Don Maurizio Patriciello, nel contenitore di Rai 1 “A Sua Immagine” ha intervistato l’ex mafioso Santino Di Matteo, coinvolto nelle stragi di Capaci e via D’Amelio, oggi collaboratore di giustizia. Uno uomo che, come sottolineato da Don Patriciello, si è macchiato le mani di sangue, ma che ha deciso di risalire in maniera faticosa la china, allontanandosi dal peccato dopo la sua conversione. Spiega Di Matteo: “Ho incontrato un sacerdote che si è rivelato per me un vero amico, un fratello e un padre allo stesso momento.
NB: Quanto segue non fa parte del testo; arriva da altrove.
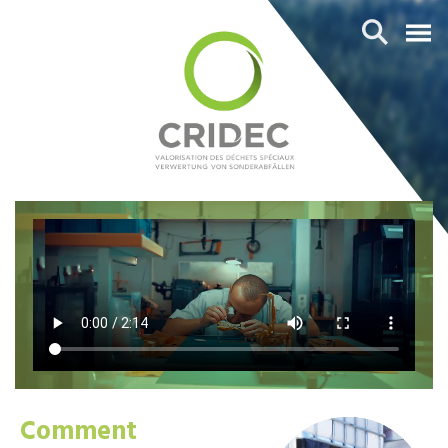
Comment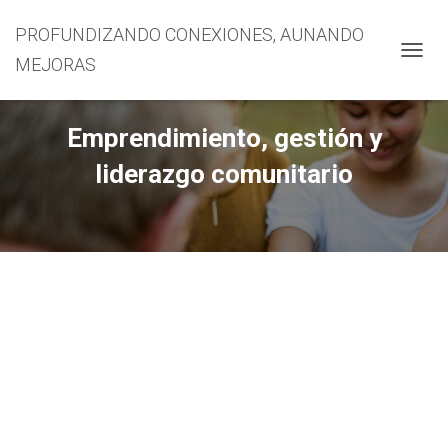
PROFUNDIZANDO CONEXIONES, AUNANDO
MEJORAS
CAMBI
Emprendimiento, gestión y
liderazgo comunitario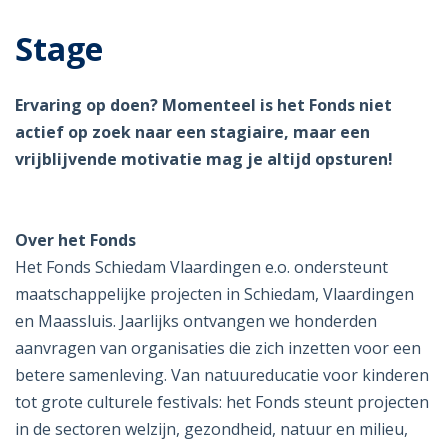
Stage
Ervaring op doen? Momenteel is het Fonds niet
actief op zoek naar een stagiaire, maar een
vrijblijvende motivatie mag je altijd opsturen!
Over het Fonds
Het Fonds Schiedam Vlaardingen e.o. ondersteunt
maatschappelijke projecten in Schiedam, Vlaardingen
en Maassluis. Jaarlijks ontvangen we honderden
aanvragen van organisaties die zich inzetten voor een
betere samenleving. Van natuureducatie voor kinderen
tot grote culturele festivals: het Fonds steunt projecten
in de sectoren welzijn, gezondheid, natuur en milieu,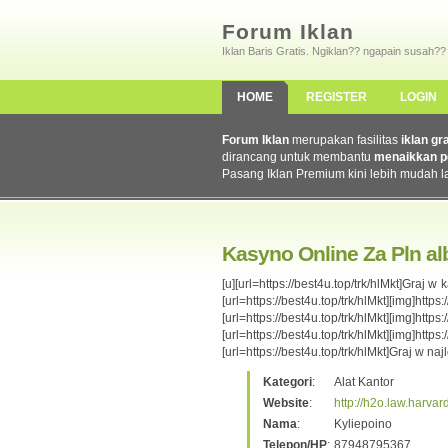
Forum Iklan
Iklan Baris Gratis. Ngiklan?? ngapain susah??
HOME
REGISTER
LOGIN
Forum Iklan
merupakan fasilitas
iklan gr
dirancang untuk membantu
menaikkan p
Pasang Iklan Premium kini lebih mudah l
Kasyno Online Za Pln al
[u][url=https://best4u.top/trk/hlMkt]Graj 
[url=https://best4u.top/trk/hlMkt][img]htt
[url=https://best4u.top/trk/hlMkt][img]htt
[url=https://best4u.top/trk/hlMkt][
[url=https://best4u.top/trk/hlMkt]Graj w n
Kategori
:
Alat Kantor
Website
:
http://h2o.law.harva
Nama
:
Kyliepoino
Telepon/HP
:
87948795367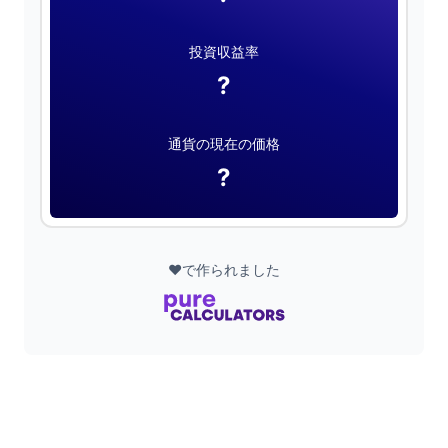
投資収益率
?
通貨の現在の価格
?
❤️で作られました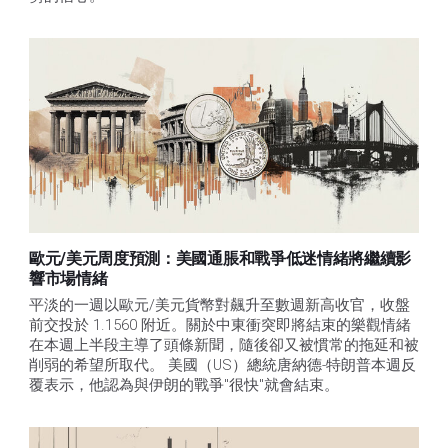
歐元/美元周度預測：美國通脹和戰爭低迷情緒將繼續影
響市場情緒
平淡的一週以歐元/美元貨幣對飆升至數週新高收官，收盤
前交投於 1.1560 附近。關於中東衝突即將結束的樂觀情緒
在本週上半段主導了頭條新聞，隨後卻又被慣常的拖延和被
削弱的希望所取代。 美國（US）總統唐納德-特朗普本週反
覆表示，他認為與伊朗的戰爭"很快"就會結束。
Risalendo negli abissi in cui ero caduto, il cielo diventa sempre più limpido.” A 25 anni dalla strage di Capaci, Di Matteo ricorda il suo ruolo: “Presi con Bagarella degli accordi, avevo un fuoristrada e ho portato un bidone di polvere esplosiva a Capaci. Se avessi detto di non essere d’accordo, avrei fatto la fine degli altri: sapevo che sarebbe accaduto qualcosa ma non sapevo quando, la notizia della strage mi è stata comunicata da La Barbera in piazza.”
“IL MIO PENTIMENTO HA SALVATO DELLE VITE”
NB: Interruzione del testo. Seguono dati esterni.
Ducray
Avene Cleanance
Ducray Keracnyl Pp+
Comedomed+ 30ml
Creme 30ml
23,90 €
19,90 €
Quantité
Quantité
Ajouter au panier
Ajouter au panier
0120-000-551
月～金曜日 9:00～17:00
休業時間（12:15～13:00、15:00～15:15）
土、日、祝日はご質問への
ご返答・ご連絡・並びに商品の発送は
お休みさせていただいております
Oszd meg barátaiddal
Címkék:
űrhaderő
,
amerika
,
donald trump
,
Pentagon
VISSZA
“Mi ero reso conto che la mafia aveva perso il controllo ancor prima delle stragi, ma già con omicidi eccellenti che erano avvenuti in precedenza. A farmi diventare collaboratore di giustizia è stato il cuore, che bruciava a me e a quelli come me vedendo quello che stava succedendo, comprendendo come la ragione stesse dall’altra parte rispetto a dove ci trovavamo noi. Il cuore mi ha spinto a fare del bene, anche se ovviamente per alcune persone non posso essere perdonato. Ma nei riguardi delle persone e di Gesù Cristo ho fatto il mio dovere, salvando vite umane e soprattutto fermando la macchina criminale, che era diventata una vera macchina da guerra. Senza le mie testimonianze, ancora altri sarebbero morti.” Dopo il pentimento, il figlio di Santino Di Matteo viene rapito e tenuto prigioniero 779 giorni, negli ultimi 6 mesi in un casolare a San Giuseppe Iato, in cui il bambino sarà strangolato e poi sciolto nell’acido. Il prezzo più alto da pagare per un padre.
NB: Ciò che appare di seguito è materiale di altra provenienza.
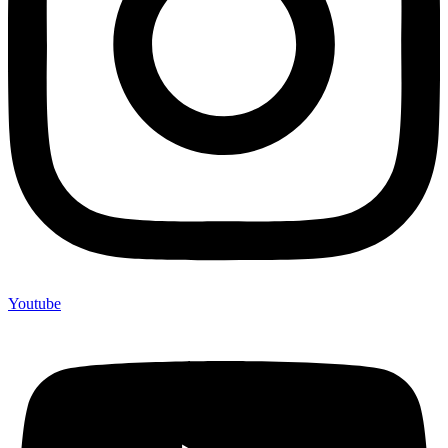
Youtube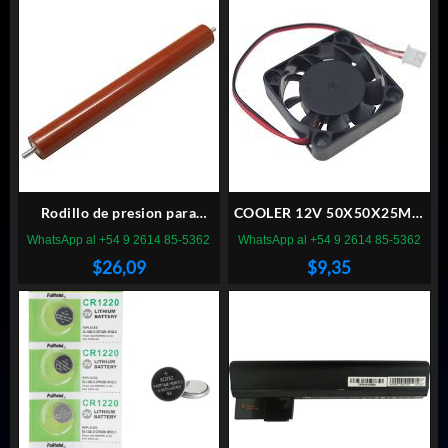
Rodillo de presion para
COOLER 12V 50X50X25MM
BROTHER 1200
CONECTOR 3 PINES
WhatsApp al +54 9 2614 85-5362
WhatsApp al +54 9 2614 85-5362
$
26,09
$
9,35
FU BRUSCA IL CARNEFICE DEL PICCOLO GIUSEPPE
Fu Giovanni Brusca a decidere la sorte del piccolo Giuseppe, nonostante il bambino avesse un rapporto paterno con lo stesso Brusca. “Con l’assassinio di mio figlio la mafia e Riina hanno toccato il fondo, colpendo un bambino. Quello è stato il colpo più basso.” La conversione è stata successiva: “E’ il frutto di un lavoro durato anni. Io parlo ancora spesso con mio figlio, ha perso la vita da innocente ma per me è vivo e gli voglio ancora un bene da morire.” Il ricordo di Don Maurizio Patriciello è del passo del Vangelo in cui il padre chiede ai due figli di andare a lavorare nella vigna: il primo disse di no ma poi andò, il secondo disse di sì ma non andò. In questo modo viene spiegato come il pentimento e le azioni, se sincere, vengono accolte dal perdono di Dio anche se in precedenza si è fatto del male. E Santino Di Matteo, nonostante una storia di mafia durissima da ricordare, resta protagonista e artefice del suo nuovo destino con il suo pentimento.